Credit card companies make most of their money from interest. That being said, it only makes sense that they allow you to carry considerable balances from month to month. The higher your balance, the more interest they stand to make. As a result, many minimum payments were barely enough to cover the monthly finance charges. Some store cards required minimum payments so low that the balance actually increased, even if they made no additional charges (negative amortization).
In 2003, an order was given to credit card issuers to change the way they were calculating minimum payments. Creditors had to be in compliance by the end of 2005, although many phased these changes in during previous months. The bottom line is that federal regulators require that minimum payments are set so that the consumer can pay off the balance in a “reasonable” period of time. For many people just making minimum payments, this increase in minimum payments could allow them to pay their accounts off in half the time. Still, that could take many years, depending on their balance.

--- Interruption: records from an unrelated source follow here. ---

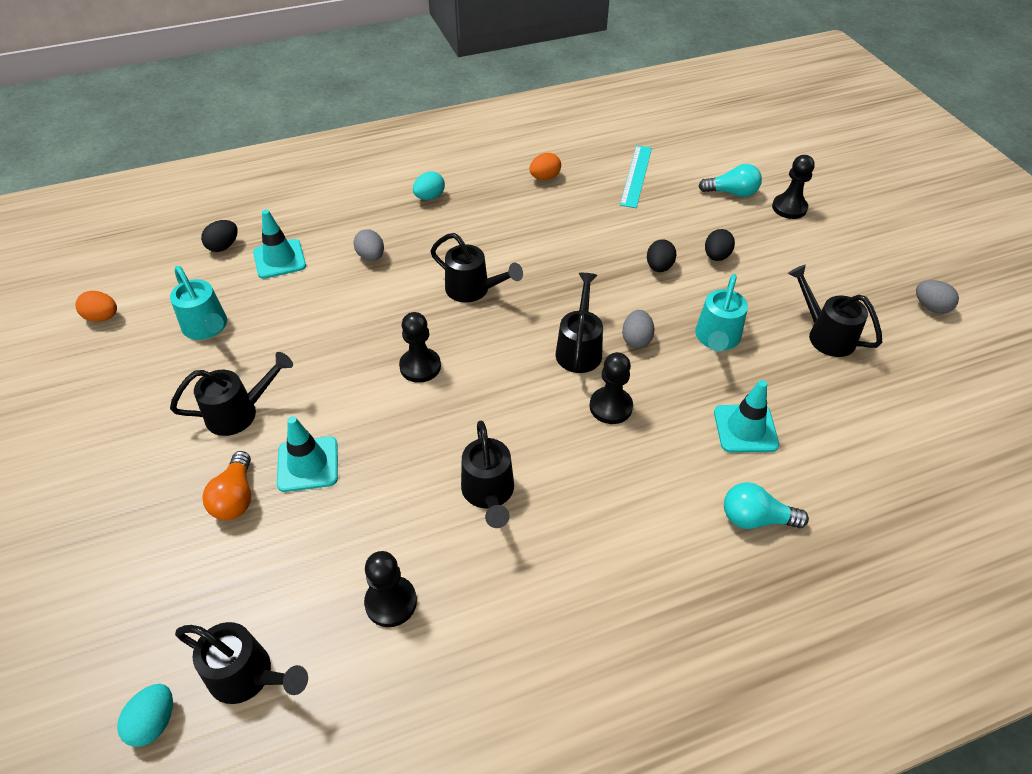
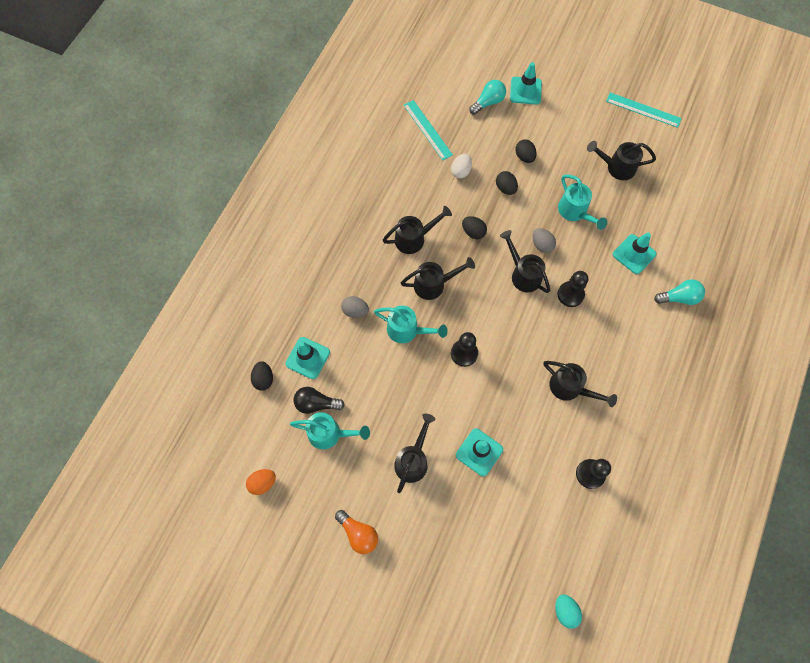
camera: 45 degrees left, 20 degrees up
black watering can [175,622,308,704] -> black watering can moved to [383,206,452,254]
orange light bulb [203,451,251,520] -> orange light bulb moved to [335,510,378,554]
turquoise egg [413,171,445,200] -> none
orange egg [529,153,561,180] -> none
turquoise light bulb [724,482,809,529] -> turquoise light bulb turned 150 degrees counterclockwise [654,279,705,305]
black pawn [772,155,815,219] -> turquoise traffic cone [510,62,542,105]
grey egg [916,280,959,314] -> turquoise ruler [606,92,682,128]
none -> black light bulb [294,387,345,414]
none -> turquoise watering can [374,306,448,343]
none -> white egg [451,154,472,179]
none -> black egg [462,216,487,239]

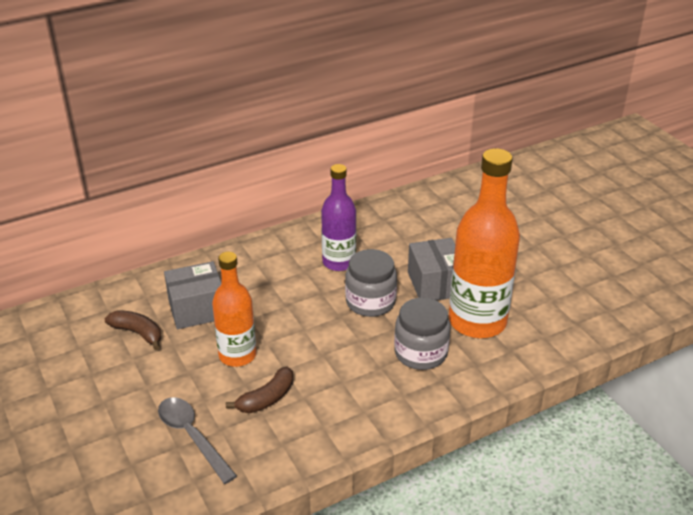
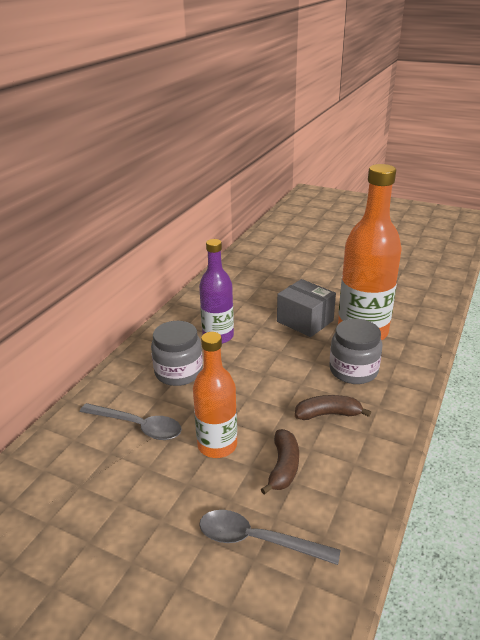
camera: 35 degrees left, 5 degrees down
brown banana [105,310,161,350] -> brown banana moved to [295,395,371,420]
grey box [164,261,221,329] -> grey spoon [80,403,182,440]
grey jar [345,249,397,317] -> grey jar moved to [151,321,203,386]

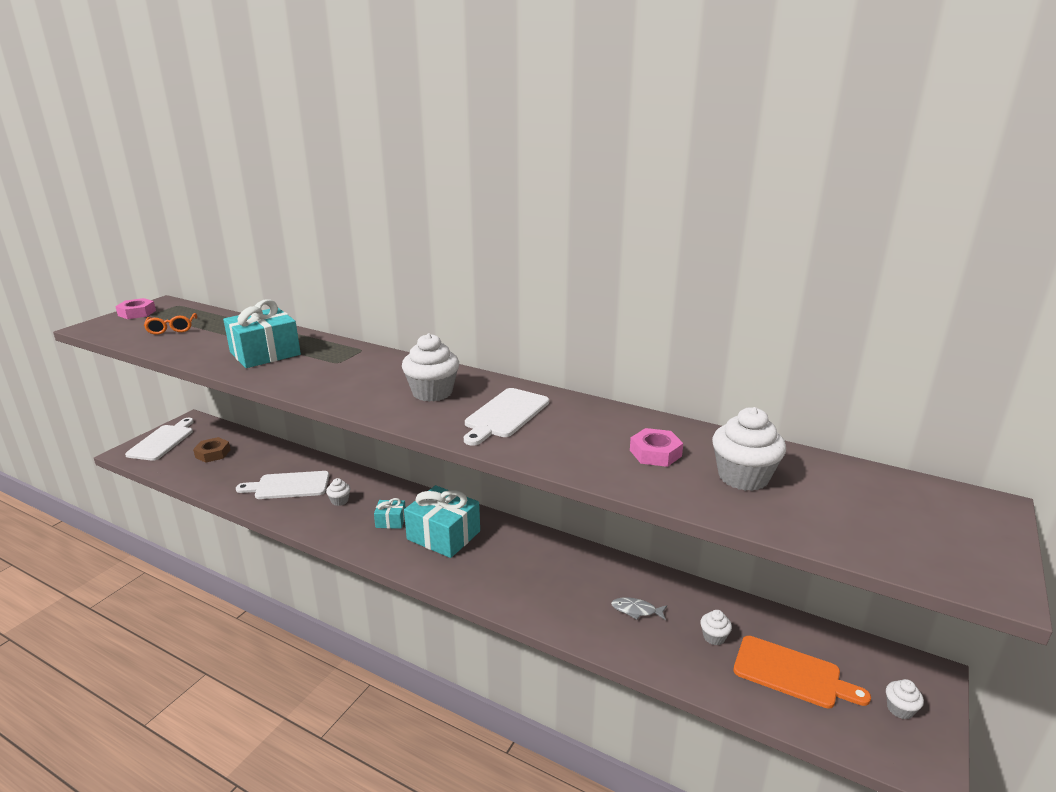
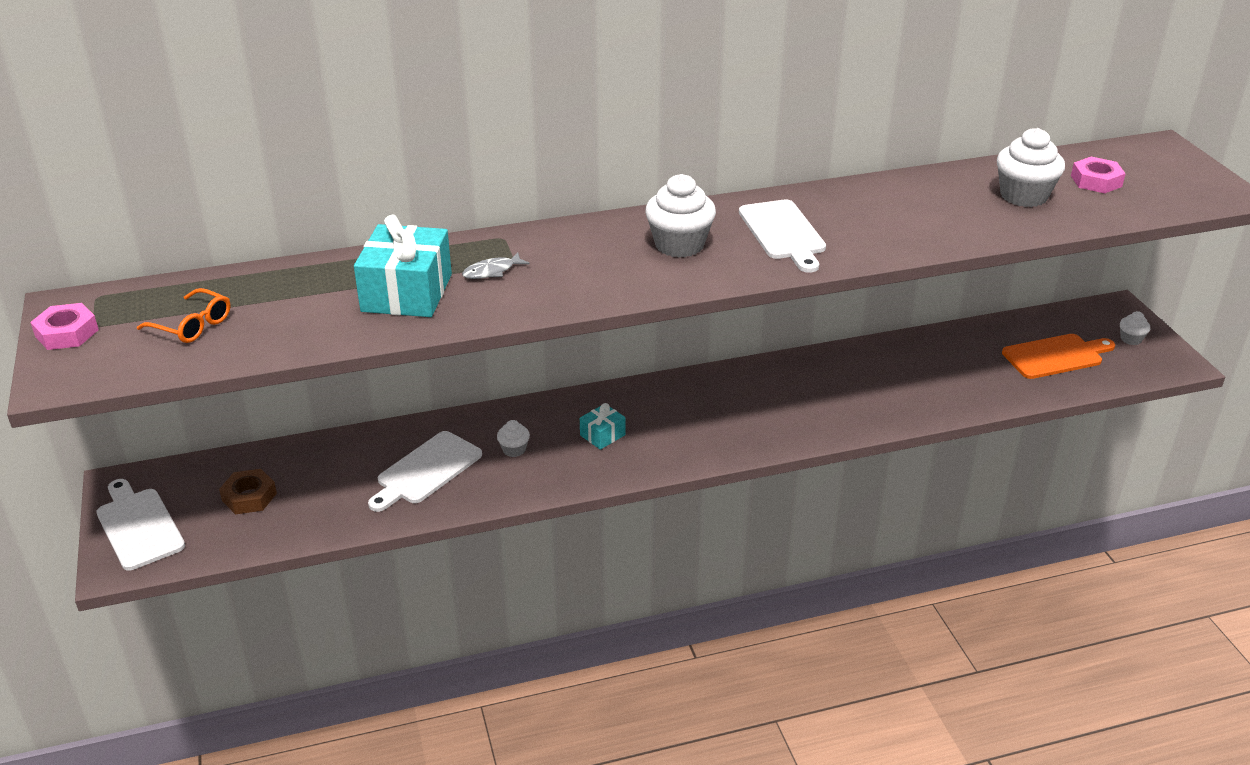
camera: 45 degrees left, 10 degrees up
turquoise gift [404,485,480,558] -> none
grey fish [611,597,667,620] -> grey fish moved to [462,252,530,279]
pink nut [630,428,683,467] -> pink nut moved to [1071,157,1126,193]
white cupcake [700,610,732,645] -> none

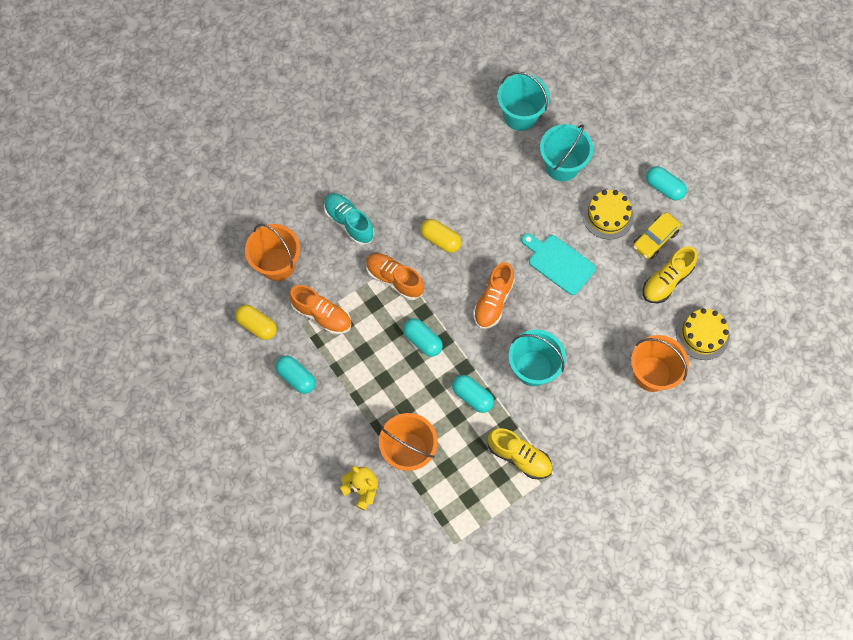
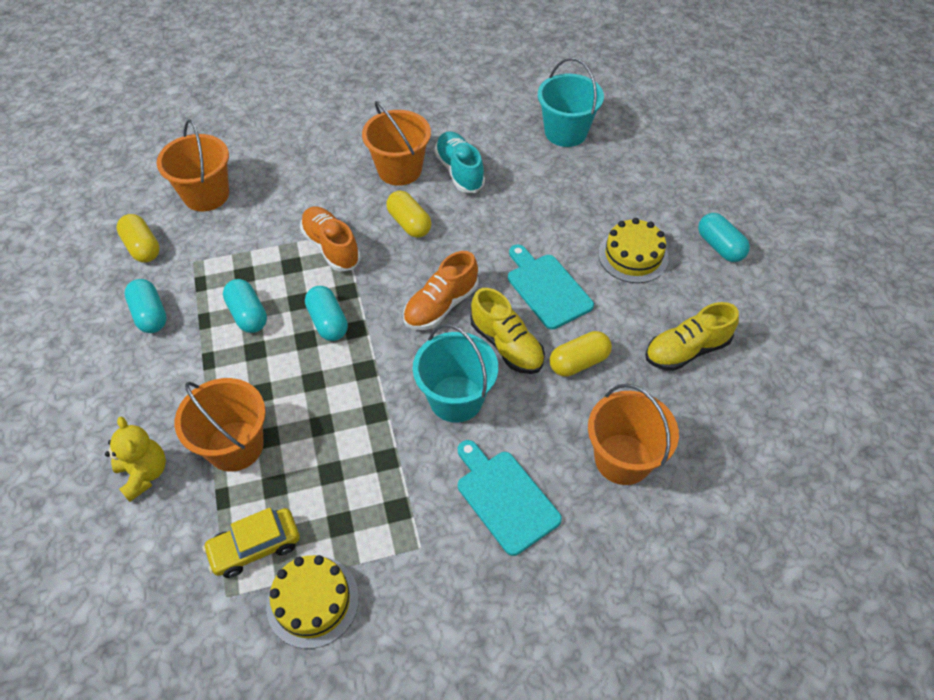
camera: 20 degrees right, 15 degrees down
orange shoe [289,285,351,334] -> none
turquoise shoe [324,193,374,245] -> turquoise shoe moved to [434,131,485,193]
turquoise capsule [452,375,494,413] -> turquoise capsule moved to [223,279,267,333]
yellow shoe [488,428,552,479] -> yellow shoe moved to [470,288,545,374]
turquoise bucket [540,124,593,181] -> none
yellow car [633,212,681,259] -> yellow car moved to [203,508,300,578]
yellow cake [676,308,730,360] -> yellow cake moved to [266,555,359,649]
none -> orange bucket [362,101,431,186]
none -> turquoise cutting board [458,440,562,556]
none -> yellow capsule [550,331,612,377]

For many Americans, this will be a much needed policy to keep them from paying on a debt forever. For others, this will be the straw that breaks the camel’s back. Some minimum payments could potentially double. For families living at the brink of insolvency, this will surely push them over the edge. Should they decide to seek bankruptcy protection, they will have to contend with the new bankruptcy law.
Tough love policy
Many consumers are fuming over the changes. Indeed, for a family already struggling to make minimum payments, this has come at a bad time. Still, most experts agree that this was a long overdue change that will benefit most consumers in the long run, especially those that have yet to run up balances.
For those who have high balances, many could see their minimum payments go from 2% to 4% almost overnight. On a $10,000 balance, this would mean a change from a $200 minimum payment to a $400 monthly minimum. Combine this with other cost of living increases including higher transportation costs and many families will not be able to get by without a boost in income. Families that cannot make the higher minimum payments should consider credit counseling. These agencies can frequently reduce the interest and the minimum payments, allowing the debt to be repaid in full within 3 to 5 years.
Some families may be able to use a home equity line to repay the debt and avoid minimum payment increases. This is an option for some homeowners that still have decent credit. This option should be used cautiously, because it calls for securing an unsecured debt with a family’s most important asset. For many consumers already dealing with high debt and possibly a late payment or more, debt consolidation may come at a substantial cost. The one certainty is that higher minimum payments will put a sting in many budgets over the next few years.